しかし時間になっても私の職場に帰ってこない。もしかしたら直接塾に行くのかもしれないと思ったが、開始時間になっても入室していない。
私は主人に確認の電話をした。そうしたら私の職場には帰らず、自宅にある学校の宿題をするため、午後四時には帰宅していると言っていた。
私は寝ているな、と思った。急いで自宅に戻り様子を見に行った。
案の定、息子は寝ていた。
長拳で鍛えられて疲れたのだろう。しかし私は大きな声で息子を起こした。

息子は冴えない顔を揺り動かしながら「あぁ。」と言ってよくわからない表情をした。
私が塾が始まっていることを伝えたら、息子はすぐさま謝りながら私に具合が悪いことを伝えたかったが出来なかったと言った。
少し私は怒り気味に起こしたことを申し訳なく思った。息子は明らかに体調を崩していた。

少し熱があるように思えたが、実際には熱はなく、火照った頭を氷枕で冷やした。それから少ししてだいぶ楽になったようだった。
私は原因を探るべく息子にいくつか質問をした。昼食も移動も問題なし。長拳がイヤだったんじゃない?と聞いたら「うん」と答えた。
たぶんこれが原因だろうと思った。

少し職場に戻るのが遅れため、一緒に働く父から電話があった。息子はどうしたのかと。
私は具合が悪く寝ていたことを告げて電話を切った。
職場に帰ると母があれやこれやと聞いてきた。私は朝からの流れを説明し、多分疲れて体調を崩したのだろうと伝えた。
母は主人の文句を言いながら、こんなことで塾を休むことになるなんて、野球部を続けていればこんなことにはならなかったとか言い出した。私は「イヤ、違うだろ。」と思いながら、
母は母でずっと高校受験を心配する母の愚痴交じりの息子へのアドバイスを私に聞かせていた。

私は急に息子が不憫に思えた。
誰も息子の心には目を向けていない。皆、自分が良かれと思うことばかりを押し付けているのだ。
息子の人生は息子のものだ。本人が決めなくてどうする?自分自身の人生を歩めるように後押しするのが私たち大人の仕事ではないのか?

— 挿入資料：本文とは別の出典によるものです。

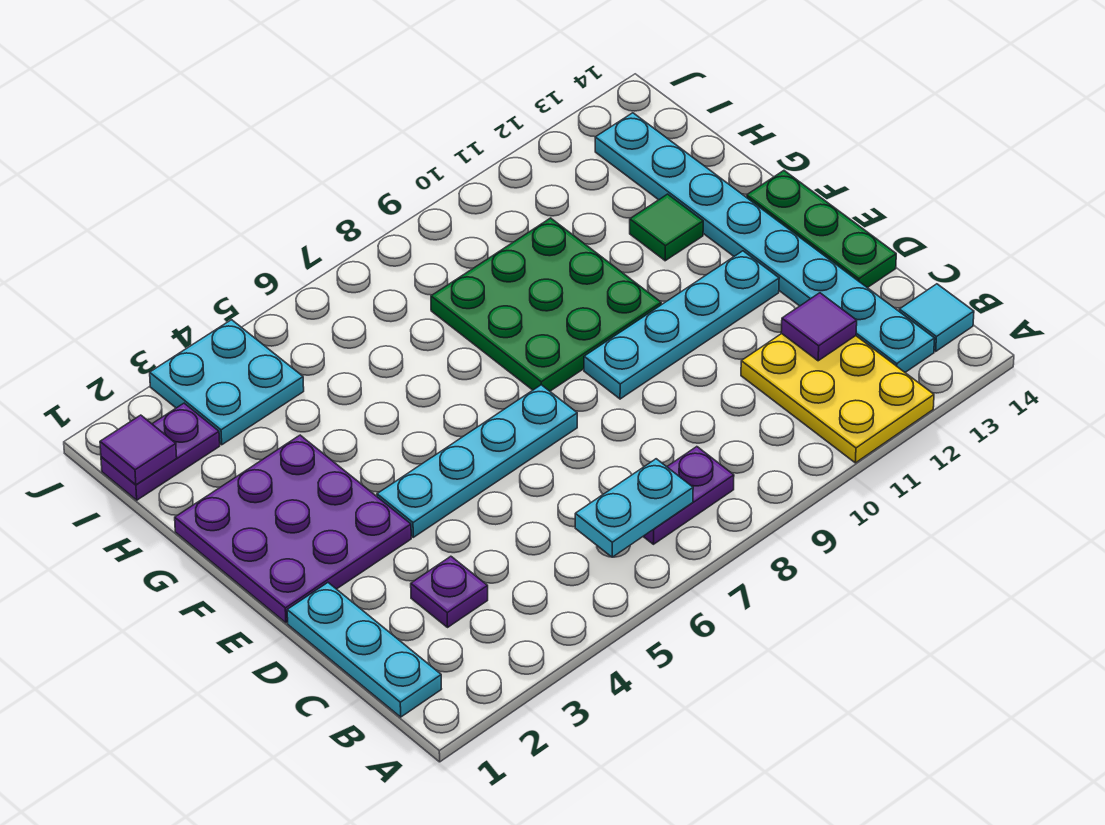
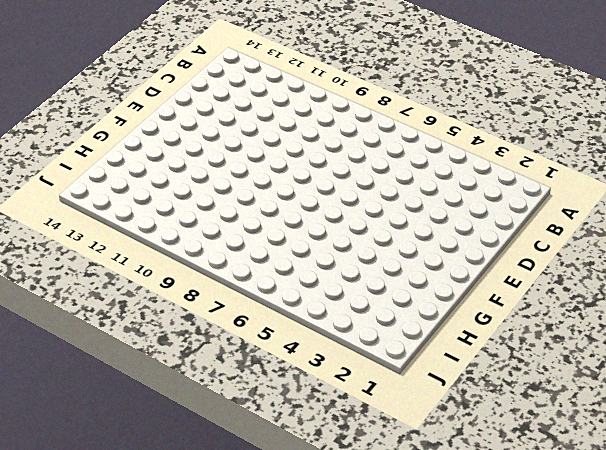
none -> yellow plate A11:C12 level 1
none -> cyan plate B1:D1 level 1
none -> purple plate B7:B8 level 1

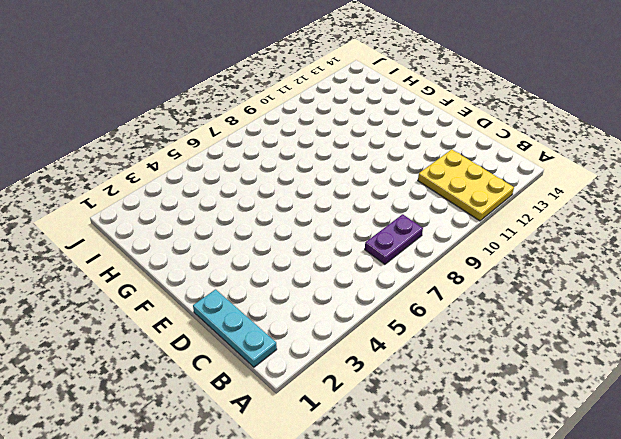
none -> cyan plate B13:I13 level 1
none -> cyan tile B14 level 1
none -> purple plate C3 level 1

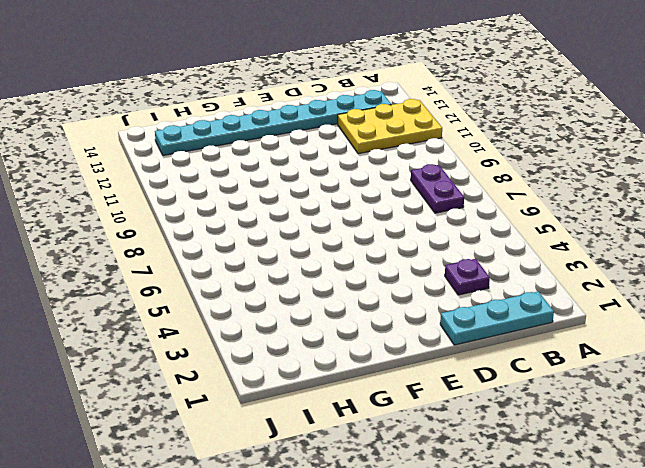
none -> cyan tile B14 level 1
none -> green plate D14:F14 level 1
none -> purple plate E1:G3 level 1

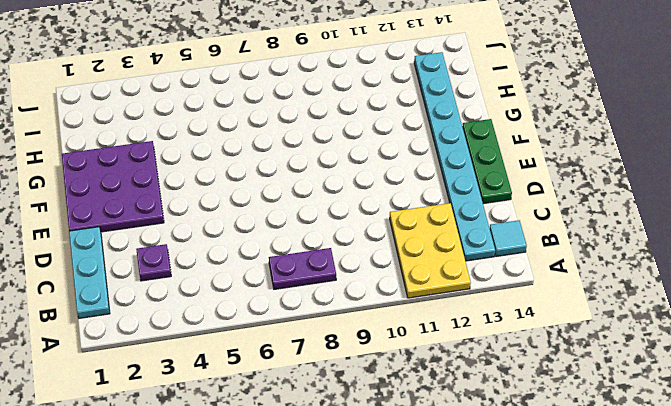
none -> cyan plate E4:E7 level 1
none -> cyan plate E9:E12 level 1
none -> green plate F8:H10 level 1

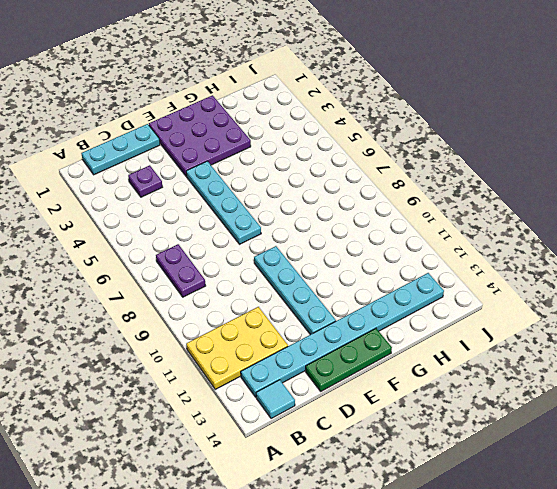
none -> green plate F8:H10 level 1
none -> green tile G12 level 1
none -> purple plate I1:I2 level 1

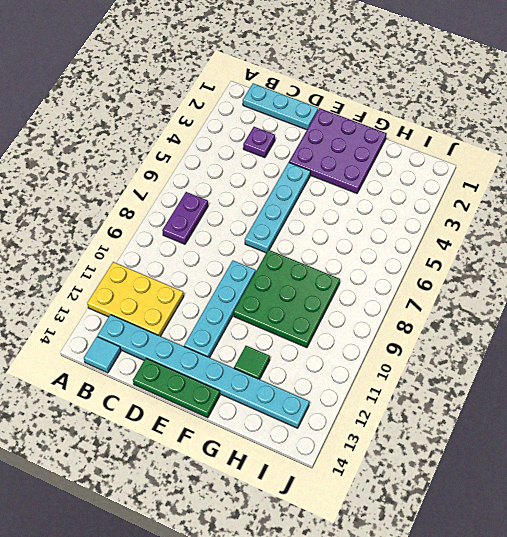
none -> purple plate I1:I2 level 1
none -> cyan plate I3:J4 level 1
none -> cyan plate B6:B7 level 2

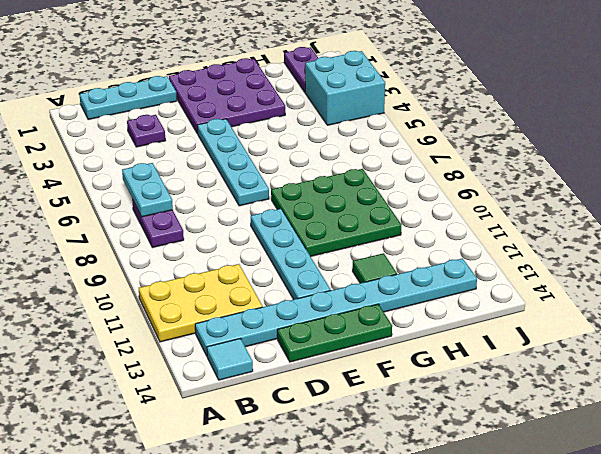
cyan brick I3:J4 level 1 -> cyan plate I3:J4 level 1
none -> purple tile C12 level 2
none -> purple tile I1 level 2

私は仕事を終え、すぐさま自宅に戻り息子の様子を見た。火照りはなくなりだいぶ楽そうだったがまだ寝ていたいようだった。
私は息子の要望に答えお粥を用意し、食べたくなったら食べるように伝えた。
そして長拳をやりたくないことはちゃんと父親に伝えた方がよいと言った。が、息子はすかさず「おもいっきり伝えたが却下された。」と訴えた。
相変わらず強引だなと思った。

父親が帰り、私と同じように原因を探ったが、長拳を見られたのが嫌だったという息子の意見はスルーし、原因が分からないようだった。
私は息子の体調を崩した原因は練習を見られたことだったのかと初めてその時知った。
そうだ、息子はめちゃくちゃシャイなのだ。人様に練習など見られるのは相当のストレスだったに違いない。
私はわざと息子に長拳の練習が見られたのがイヤだったんだよね?と聞いて息子の同意の声も父親に聞かせた。
しかし父親は全くそんなのは具合の悪くなる原因とは思わないらしく、結構周りから見学されていたことを教えてくれた。
息子にとっては最悪なシチュエーションだ。
結構繊細な息子にはこんなことでも具合が悪くなるには十分すぎると感じた。
私はもう一回、長拳の練習が見られたことがイヤだったんだよね?のやり取りを父親に聞かせた。が、変わらず否定された。
まぁ、自分の非を認めるのがイヤな人間なのでこれくらいにしておこうと思った。

しばらくして息子も元気を取り戻し、焼き魚とお粥と豆腐を元気よく食べ始めた。
心が落ち着いたのだろう。本当に良かった。
心をわかってあげるだけでいい、人とはそれくらい難しく、単純だと思う。